Singleton residents protest height of earthworks for Madora Bay North development

Singleton residents protest height of earthworks for Madora Bay North development

SINGLETON residents are up in arms over the impact on their lifestyles from 2.5m high earthworks behind their homes on the adjacent Madora Bay North residential development.

The residents claim the level of the site near their homes should be 1.5m, as stated in the outline development plan, not 2.5m and gathered yesterday at a home in Manders Way to protest with placards that included ‘Save our Dunes’, ‘Shame WA’, No to the ‘Berlin Singleton Wall’ and ‘Do you want this at your house?’.

The controversial development has been in the pipeline for years and was approved by the WAPC about four years ago.

But the plan differed from that which the City of Mandurah had determined months earlier.

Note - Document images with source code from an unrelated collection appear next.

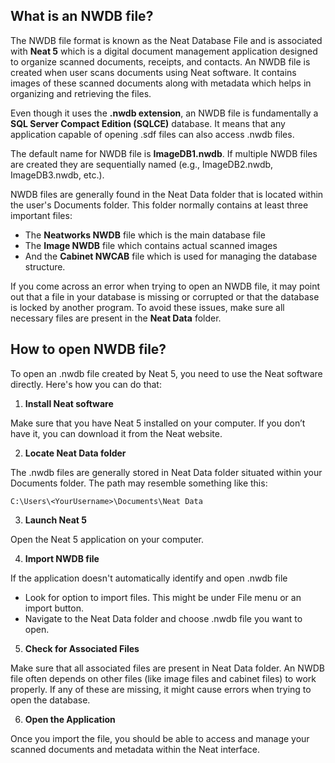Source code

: ## What is an NWDB file?

The NWDB file format is known as the Neat Database File and is associated with **Neat 5** which is a digital document management application designed to organize scanned documents, receipts, and contacts. An NWDB file is created when user scans documents using Neat software. It contains images of these scanned documents along with metadata which helps in organizing and retrieving the files.

Even though it uses the **.nwdb extension**, an NWDB file is fundamentally a **SQL Server Compact Edition (SQLCE)** database. It means that any application capable of opening .sdf files can also access .nwdb files. 

The default name for NWDB file is **ImageDB1.nwdb**. If multiple NWDB files are created they are sequentially named (e.g., ImageDB2.nwdb, ImageDB3.nwdb, etc.).

NWDB files are generally found in the Neat Data folder that is located within the user's Documents folder. This folder normally contains at least three important files: 

- The **Neatworks NWDB** file which is the main database file
- The **Image NWDB** file which contains actual scanned images
- And the **Cabinet NWCAB** file which is used for managing the database structure.

If you come across an error when trying to open an NWDB file, it may point out that a file in your database is missing or corrupted or that the database is locked by another program. To avoid these issues, make sure all necessary files are present in the **Neat Data** folder.

## How to open NWDB file?

To open an .nwdb file created by Neat 5, you need to use the Neat software directly. Here's how you can do that:

1. **Install Neat software**

Make sure that you have Neat 5 installed on your computer. If you don’t have it, you can download it from the Neat website.

2. **Locate Neat Data folder**

The .nwdb files are generally stored in Neat Data folder situated within your Documents folder. The path may resemble something like this:

`C:\Users\<YourUsername>\Documents\Neat Data`

3. **Launch Neat 5**

Open the Neat 5 application on your computer.

4. **Import NWDB file**

If the application doesn't automatically identify and open .nwdb file

- Look for option to import files. This might be under File menu or an import button.
- Navigate to the Neat Data folder and choose .nwdb file you want to open.

5. **Check for Associated Files**

Make sure that all associated files are present in Neat Data folder. An NWDB file often depends on other files (like image files and cabinet files) to work properly. If any of these are missing, it might cause errors when trying to open the database.

6. **Open the Application**

Once you import the file, you should be able to access and manage your scanned documents and metadata within the Neat interface.

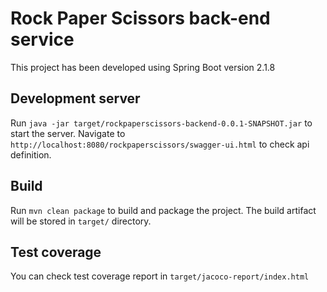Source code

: # Rock Paper Scissors back-end service

This project has been developed using Spring Boot version 2.1.8

## Development server

Run `java -jar target/rockpaperscissors-backend-0.0.1-SNAPSHOT.jar` to start the server. Navigate to `http://localhost:8080/rockpaperscissors/swagger-ui.html` to check api definition.


## Build

Run `mvn clean package` to build and package the project. The build artifact will be stored in `target/` directory.

## Test coverage

You can check test coverage report in `target/jacoco-report/index.html`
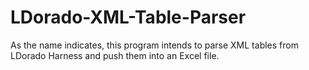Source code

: # LDorado-XML-Table-Parser
As the name indicates, this program intends to parse XML tables from LDorado Harness and push them into an Excel file.
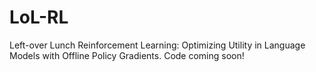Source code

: # LoL-RL
Left-over Lunch Reinforcement Learning: Optimizing Utility in Language Models with Offline Policy Gradients. Code coming soon!
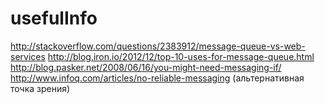 # usefulInfo

http://stackoverflow.com/questions/2383912/message-queue-vs-web-services
http://blog.iron.io/2012/12/top-10-uses-for-message-queue.html
http://blog.pasker.net/2008/06/16/you-might-need-messaging-if/
http://www.infoq.com/articles/no-reliable-messaging (альтернативная точка зрения)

It included a buffer zone between Singleton and the development but modifications had stripped away the buffer zone and their were several public meetings over the issue.

The outline development plan says earthworks abutting existing lots have been kept “as low as feasible to match in with existing ground levels on adjoining sites with the majority between 1m and 1.5m along the northern boundary”.

But the earthworks are now 2.5m high, according to Singleton Progress Association president Graeme Dean.

Mr Dean claimed contractors had shifted a sand hill “and just dumped it here”.

He said a 1.5m site height would be agreeable but not 2.5m, which behind their homes would be topped by a wall and affect their privacy.

“Its outrageous,’’ he said.

Mr Dean said both the WA Planning Commission and the City of Mandurah were on the side of residents and the City would be approached for help.

Resident Lester Martin said recently blowing sand from the development had made driving difficult on Mandurah Road and the fumes from machinery were unbearable.

He suggested the height of the earthwork could start at 1.5m behind their homes and gradually increase to 2.5m where it would affect residents less.

Spokesman for the developer, Frank Lawrence of H and N Perry, said the final site levels had not been set.